Quem tivesse estado atento, teria percebido logo que "O Sangue" (1989) não
era mais uma primeira na longa-metragem de ficção portuguesa. Aí havia já
um grande cineasta em embrião, mas um grande cineasta que, em plenitude, se desconhecia ainda. Num
país recém-chegado à democracia havia questões a colocar ao optimismo
beato dominante, questões de história antiga e recente a colocar no cinema, e foi ele quem primeiro as
colocou.
"Casa de Lava - Caderno" permite descobrir em Costa o artista na sua
acepção clássica, como aquele que se questiona e questiona o mundo em
que vive, não o mero espelho reflector de um estado de coisas. Filmado em Cabo-Verde, "Casa de
Lava" (1994) foi a sua segunda longa-metragem e é o
filme que antecipa, sem ele o saber talvez, a chamada "trilogia das
Fontaínhas", que o veio a impor definitivamente como nome maior do cinema
contemporâneo. Se há um mistério Pedro Costa ele situa-se aí e este
caderno é decisivo para o compreender.
O inconformismo dele no cinema surge, perfeito e intacto, neste
livro, em que, em facsimile do caderno original, em colagens de recortes (de jornal, de postais, de fotografias), ele se explica extensamente sobre
as suas perplexidades, a sua consciência dos meios ao seu dispôr e
dos seus limites, do mesmo passo que ensaia a colagem como fundamento-base do cinema. Um artista como ele é descobre-se e inventa-se
perante a resistência dos meios e materiais que tem ao seu dispor, não perante a
facilidade de um argumento ou de um orçamento.
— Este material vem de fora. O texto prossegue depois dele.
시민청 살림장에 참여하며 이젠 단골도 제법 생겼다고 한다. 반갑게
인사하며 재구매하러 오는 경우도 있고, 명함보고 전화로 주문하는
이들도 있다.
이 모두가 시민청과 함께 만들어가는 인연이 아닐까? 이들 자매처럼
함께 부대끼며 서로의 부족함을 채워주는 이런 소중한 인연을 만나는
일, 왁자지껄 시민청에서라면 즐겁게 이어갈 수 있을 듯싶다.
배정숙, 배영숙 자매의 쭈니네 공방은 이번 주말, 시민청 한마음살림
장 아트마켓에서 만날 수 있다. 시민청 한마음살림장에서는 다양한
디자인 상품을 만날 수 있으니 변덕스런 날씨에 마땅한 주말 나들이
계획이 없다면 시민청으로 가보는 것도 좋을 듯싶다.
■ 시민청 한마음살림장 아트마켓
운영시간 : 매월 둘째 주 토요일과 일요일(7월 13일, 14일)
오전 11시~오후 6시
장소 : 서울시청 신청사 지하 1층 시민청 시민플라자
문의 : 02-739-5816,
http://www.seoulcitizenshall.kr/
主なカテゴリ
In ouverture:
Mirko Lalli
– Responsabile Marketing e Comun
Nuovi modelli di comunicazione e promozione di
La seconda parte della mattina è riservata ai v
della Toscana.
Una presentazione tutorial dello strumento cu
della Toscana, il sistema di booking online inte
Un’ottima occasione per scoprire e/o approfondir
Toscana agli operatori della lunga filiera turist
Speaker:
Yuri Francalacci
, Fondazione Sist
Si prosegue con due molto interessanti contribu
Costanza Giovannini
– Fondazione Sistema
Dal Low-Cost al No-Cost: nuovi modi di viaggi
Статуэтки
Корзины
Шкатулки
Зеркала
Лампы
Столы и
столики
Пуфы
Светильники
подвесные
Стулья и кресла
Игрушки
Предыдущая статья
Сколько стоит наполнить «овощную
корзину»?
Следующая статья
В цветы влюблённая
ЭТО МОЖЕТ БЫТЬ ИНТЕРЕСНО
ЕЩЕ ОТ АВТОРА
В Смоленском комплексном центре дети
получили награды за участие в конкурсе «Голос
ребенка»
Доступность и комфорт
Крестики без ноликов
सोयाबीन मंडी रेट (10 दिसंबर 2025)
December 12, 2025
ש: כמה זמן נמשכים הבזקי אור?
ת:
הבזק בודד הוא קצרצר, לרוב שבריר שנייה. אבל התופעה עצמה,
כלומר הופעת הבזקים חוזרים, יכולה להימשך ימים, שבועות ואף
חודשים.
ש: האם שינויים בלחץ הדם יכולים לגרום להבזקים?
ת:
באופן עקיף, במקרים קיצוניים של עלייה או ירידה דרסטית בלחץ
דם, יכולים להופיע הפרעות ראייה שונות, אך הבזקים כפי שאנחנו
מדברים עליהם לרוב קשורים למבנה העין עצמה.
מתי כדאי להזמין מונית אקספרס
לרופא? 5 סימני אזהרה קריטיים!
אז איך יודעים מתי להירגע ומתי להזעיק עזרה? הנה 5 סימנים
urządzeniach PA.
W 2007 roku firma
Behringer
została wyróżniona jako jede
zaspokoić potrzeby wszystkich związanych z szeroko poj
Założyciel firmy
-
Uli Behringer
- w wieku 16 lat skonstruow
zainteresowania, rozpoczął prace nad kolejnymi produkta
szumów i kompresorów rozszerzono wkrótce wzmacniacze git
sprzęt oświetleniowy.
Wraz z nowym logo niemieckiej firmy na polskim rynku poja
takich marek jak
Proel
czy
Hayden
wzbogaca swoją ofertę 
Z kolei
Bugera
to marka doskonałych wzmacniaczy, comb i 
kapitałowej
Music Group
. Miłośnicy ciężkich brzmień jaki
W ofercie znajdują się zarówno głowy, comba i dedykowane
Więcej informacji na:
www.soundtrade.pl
Neste livro, que vale um filme, muito mais
que um making-of, descobrimos um artista que, confrontado com as dificuldades em prosseguir as filmagens, se interroga perante o seu
tempo e interroga a sua arte num tempo concreto e num espaço
específico.
Ora isto é a arte, a grande arte: não seguir ao ritmo e no sentido do
tempo, mas questionar-se a si próprio enquanto se questiona o espaço e o
tempo em que se vive - e aqui ele vai no sentido do artista renascentista no
cinema, que questiona a criação do mundo para por sua vez o criar de novo, o que ele
vai fazer na trilogia. É
fácil, muito fácil dizer que Pedro Costa é um grande artista
contemporãneo, mas o que é preciso é passar por este "Casa de
Lava - Caderno", que é acompanhado por uma conversa actual do cineasta com Nuno Crespo e um ensaio de Philippe Azoury, para perceber como ele se auto-engendrou em diálogo com a história,
incluindo a do cinema, e em monólogo consigo próprio.